# Racingline Customer Service



## manati45 (Feb 6, 2011)

Anyone dealt with Racingline? I ordered a Racingline strut bar for my 2007 Altima on Feb 22 and they said that it would be shipped on Feb 26 and that tracking info would be sent separately, till this date I have not received tracking info. I have sent numerous email requests through their site and no answer. I have called and no answer. Finally I just gave up and called my credit card company and placed a credit card dispute and let them handle it. I have done business with sellers in Canada and never had a problem. At least an answer to my emails and calls and tracking info. What a waste of time and effort. Now, I really don't care if gets here or not and I will never do business with Racingline again. I am writing this just to give other people a heads up about the worst customer service I have ever encountered when dealing with online merchants. Even when ordering from China, I got better customer service.


----------



## manati45 (Feb 6, 2011)

Just got an email from Racingline saying that my order was cancelled because the item is out of stock and will not be available in two to three weeks. It took them over a month to tell me that the item is out of stock after they told me that it would be shipped on Feb 26. What a way to do business. Let see how long it will take them to credit my credit card. Right now they could give me the item for free and I wouldn't take it. Thanks Racingline. I don't like to bash out on sellers but when companies like this one treats their customers this way, I think people should know what they are dealing with.


----------



## seldomseen (Sep 11, 2015)

Racingline's customer service isn't poor....it's non-existent! Racingline is apparently known for taking weeks/months to ship a person's order. Making the situation worse is the fact that Racingline will charge a buyer's credit card and keep the buyer in limbo for weeks/months, without responding to emails. 

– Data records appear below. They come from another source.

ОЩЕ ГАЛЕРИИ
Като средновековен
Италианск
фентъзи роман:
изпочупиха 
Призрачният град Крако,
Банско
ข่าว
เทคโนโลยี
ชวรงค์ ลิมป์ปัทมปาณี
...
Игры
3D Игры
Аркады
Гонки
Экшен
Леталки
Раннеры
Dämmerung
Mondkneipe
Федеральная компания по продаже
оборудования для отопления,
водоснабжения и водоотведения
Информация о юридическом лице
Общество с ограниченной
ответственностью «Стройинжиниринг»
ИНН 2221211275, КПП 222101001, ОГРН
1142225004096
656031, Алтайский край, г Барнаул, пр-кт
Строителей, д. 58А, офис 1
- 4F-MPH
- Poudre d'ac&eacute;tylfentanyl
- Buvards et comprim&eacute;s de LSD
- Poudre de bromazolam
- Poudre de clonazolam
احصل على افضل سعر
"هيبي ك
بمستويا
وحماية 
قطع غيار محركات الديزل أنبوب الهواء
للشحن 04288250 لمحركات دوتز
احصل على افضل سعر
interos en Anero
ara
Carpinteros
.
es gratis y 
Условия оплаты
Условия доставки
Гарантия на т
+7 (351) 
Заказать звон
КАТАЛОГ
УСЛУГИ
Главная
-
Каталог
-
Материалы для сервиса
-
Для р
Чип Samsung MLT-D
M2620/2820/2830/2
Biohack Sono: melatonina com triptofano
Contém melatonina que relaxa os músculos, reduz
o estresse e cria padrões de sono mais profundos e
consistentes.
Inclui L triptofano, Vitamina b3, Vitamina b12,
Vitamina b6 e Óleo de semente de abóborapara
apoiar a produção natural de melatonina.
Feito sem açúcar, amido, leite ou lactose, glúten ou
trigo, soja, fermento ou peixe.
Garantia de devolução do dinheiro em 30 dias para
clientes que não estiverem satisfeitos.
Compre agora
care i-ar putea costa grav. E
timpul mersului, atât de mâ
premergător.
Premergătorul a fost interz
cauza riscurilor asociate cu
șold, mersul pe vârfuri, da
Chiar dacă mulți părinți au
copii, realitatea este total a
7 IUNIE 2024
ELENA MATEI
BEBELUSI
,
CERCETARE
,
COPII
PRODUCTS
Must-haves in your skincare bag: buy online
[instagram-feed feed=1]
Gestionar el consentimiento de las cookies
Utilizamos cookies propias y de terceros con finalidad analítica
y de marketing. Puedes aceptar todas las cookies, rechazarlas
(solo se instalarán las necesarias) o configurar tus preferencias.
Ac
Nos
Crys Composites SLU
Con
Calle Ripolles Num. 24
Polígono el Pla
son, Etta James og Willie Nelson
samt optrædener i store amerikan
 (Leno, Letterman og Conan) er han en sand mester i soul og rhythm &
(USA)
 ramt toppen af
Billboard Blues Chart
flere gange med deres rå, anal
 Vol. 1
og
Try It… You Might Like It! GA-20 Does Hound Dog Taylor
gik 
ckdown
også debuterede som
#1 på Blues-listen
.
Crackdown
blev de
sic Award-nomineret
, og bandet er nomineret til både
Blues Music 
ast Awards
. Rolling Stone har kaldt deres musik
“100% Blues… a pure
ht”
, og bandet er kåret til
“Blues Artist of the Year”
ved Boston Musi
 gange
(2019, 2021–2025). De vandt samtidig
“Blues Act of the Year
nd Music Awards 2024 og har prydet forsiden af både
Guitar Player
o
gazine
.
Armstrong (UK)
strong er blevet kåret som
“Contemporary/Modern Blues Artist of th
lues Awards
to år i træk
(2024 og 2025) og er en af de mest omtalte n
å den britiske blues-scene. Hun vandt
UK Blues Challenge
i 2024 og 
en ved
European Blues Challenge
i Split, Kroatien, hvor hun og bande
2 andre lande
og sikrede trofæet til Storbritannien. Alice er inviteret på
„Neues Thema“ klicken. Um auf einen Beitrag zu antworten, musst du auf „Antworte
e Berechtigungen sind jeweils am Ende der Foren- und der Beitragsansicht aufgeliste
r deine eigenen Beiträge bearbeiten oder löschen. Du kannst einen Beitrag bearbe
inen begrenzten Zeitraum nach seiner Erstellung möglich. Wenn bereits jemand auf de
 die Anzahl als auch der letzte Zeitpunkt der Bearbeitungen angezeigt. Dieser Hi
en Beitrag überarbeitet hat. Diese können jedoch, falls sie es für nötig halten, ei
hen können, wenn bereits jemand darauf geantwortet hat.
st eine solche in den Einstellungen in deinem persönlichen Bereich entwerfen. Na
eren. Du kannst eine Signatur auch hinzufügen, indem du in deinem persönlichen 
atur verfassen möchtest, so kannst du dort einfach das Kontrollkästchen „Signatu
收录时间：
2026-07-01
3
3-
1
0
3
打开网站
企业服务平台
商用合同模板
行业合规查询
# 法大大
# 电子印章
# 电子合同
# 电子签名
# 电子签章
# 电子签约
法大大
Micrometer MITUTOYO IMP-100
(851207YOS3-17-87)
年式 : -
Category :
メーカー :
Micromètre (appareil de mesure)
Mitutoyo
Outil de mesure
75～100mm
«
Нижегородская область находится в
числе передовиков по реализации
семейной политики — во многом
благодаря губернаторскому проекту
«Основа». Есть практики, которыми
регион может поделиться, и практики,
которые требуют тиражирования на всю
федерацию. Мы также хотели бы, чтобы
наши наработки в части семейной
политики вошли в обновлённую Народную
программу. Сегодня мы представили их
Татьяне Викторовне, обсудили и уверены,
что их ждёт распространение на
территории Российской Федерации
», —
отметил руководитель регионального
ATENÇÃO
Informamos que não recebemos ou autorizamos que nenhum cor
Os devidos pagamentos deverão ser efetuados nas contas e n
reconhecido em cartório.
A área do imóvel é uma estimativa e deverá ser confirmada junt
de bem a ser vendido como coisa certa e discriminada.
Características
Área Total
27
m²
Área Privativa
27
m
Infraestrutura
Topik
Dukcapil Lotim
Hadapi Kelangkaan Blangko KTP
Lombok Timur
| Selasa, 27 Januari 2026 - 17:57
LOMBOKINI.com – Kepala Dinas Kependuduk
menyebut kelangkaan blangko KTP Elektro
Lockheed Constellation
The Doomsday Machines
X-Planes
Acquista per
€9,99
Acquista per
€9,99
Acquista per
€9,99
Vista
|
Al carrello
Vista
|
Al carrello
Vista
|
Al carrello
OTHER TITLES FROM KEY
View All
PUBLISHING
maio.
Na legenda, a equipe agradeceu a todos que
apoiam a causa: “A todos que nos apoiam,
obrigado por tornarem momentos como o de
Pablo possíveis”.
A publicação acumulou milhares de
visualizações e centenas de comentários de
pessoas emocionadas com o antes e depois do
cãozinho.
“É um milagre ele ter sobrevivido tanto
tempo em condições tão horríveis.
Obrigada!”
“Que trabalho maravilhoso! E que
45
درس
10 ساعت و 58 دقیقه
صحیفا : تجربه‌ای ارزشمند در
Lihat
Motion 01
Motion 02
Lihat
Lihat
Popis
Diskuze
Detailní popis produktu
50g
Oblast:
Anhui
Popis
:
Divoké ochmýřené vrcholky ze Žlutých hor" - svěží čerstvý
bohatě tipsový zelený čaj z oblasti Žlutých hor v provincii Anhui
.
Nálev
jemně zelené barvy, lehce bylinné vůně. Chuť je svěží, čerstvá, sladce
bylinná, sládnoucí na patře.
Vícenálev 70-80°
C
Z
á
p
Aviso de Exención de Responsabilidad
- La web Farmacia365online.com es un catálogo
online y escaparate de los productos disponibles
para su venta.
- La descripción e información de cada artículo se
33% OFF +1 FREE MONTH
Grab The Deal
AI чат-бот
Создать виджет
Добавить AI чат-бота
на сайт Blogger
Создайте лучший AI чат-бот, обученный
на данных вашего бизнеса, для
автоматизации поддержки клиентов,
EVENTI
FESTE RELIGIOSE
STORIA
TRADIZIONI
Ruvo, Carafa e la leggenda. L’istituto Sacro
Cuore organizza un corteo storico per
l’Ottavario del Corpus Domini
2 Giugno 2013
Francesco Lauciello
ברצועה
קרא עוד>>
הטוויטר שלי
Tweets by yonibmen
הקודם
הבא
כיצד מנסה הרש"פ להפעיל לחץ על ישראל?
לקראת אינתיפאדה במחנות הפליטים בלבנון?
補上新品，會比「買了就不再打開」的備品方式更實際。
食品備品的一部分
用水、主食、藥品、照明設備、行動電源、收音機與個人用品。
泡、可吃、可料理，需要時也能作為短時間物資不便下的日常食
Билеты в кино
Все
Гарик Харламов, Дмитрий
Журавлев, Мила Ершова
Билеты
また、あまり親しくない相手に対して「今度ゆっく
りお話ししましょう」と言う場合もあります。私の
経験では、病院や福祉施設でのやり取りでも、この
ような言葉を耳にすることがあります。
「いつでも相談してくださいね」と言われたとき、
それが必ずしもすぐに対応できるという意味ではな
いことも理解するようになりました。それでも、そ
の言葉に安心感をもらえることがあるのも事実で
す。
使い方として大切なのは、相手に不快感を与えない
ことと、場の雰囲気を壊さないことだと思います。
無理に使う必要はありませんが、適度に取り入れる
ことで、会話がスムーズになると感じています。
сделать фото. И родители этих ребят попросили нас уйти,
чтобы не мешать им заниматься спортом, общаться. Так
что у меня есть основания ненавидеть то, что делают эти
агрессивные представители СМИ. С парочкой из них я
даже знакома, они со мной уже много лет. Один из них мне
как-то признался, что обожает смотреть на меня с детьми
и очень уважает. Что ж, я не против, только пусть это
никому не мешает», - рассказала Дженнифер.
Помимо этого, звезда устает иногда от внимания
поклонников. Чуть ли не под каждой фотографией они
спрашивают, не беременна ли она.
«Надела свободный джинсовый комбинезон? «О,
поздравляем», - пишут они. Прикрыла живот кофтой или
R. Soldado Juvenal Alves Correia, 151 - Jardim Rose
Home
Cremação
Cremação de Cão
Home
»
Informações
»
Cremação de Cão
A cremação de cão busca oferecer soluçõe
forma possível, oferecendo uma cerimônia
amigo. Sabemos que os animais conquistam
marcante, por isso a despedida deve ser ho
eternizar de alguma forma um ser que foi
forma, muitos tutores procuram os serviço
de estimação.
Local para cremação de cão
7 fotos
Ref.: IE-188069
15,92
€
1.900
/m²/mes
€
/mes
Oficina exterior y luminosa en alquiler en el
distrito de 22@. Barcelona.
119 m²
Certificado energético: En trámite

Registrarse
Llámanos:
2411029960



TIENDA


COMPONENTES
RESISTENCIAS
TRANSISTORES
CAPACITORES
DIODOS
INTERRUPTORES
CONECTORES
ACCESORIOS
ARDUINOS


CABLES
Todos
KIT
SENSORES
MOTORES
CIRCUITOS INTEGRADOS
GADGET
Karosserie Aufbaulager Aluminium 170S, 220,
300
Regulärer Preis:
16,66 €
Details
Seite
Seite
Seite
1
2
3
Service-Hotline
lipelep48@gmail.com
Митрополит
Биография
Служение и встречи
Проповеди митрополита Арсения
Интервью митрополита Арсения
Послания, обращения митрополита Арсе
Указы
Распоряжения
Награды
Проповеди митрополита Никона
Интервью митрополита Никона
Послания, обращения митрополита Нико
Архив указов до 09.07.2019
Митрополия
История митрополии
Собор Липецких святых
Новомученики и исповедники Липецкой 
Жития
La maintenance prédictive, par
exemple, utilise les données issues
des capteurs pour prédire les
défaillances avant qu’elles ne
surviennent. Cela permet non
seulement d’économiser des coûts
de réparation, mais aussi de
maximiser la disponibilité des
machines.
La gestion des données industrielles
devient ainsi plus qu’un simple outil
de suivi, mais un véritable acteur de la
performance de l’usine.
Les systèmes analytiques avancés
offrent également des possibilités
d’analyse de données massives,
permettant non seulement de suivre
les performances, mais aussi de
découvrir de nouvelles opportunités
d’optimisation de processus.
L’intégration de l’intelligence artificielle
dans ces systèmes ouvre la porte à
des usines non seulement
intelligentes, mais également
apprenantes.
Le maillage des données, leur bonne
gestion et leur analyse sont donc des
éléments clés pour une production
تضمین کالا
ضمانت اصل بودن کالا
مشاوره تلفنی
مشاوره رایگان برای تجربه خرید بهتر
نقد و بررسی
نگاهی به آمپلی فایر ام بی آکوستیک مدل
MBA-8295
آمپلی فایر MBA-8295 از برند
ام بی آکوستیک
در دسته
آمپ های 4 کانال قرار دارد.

I personally will not conduct any future business with Racingline. If Racingling had the decency to let a buyer know in advance that they will charge your credit, and make you wait weeks/months before they ship your order. People would be more understanding, and wouldn't share their bad experiences on forums like this. 

I personally think that Racingline charges a buyer's credit card first, THEN they make the product that was ordered. Which is the reason everyone complains about how long they take to ship a person's purchase item. If Racingline stated that most purchase items were "made to order" that would be the respectable business practice to take.


----------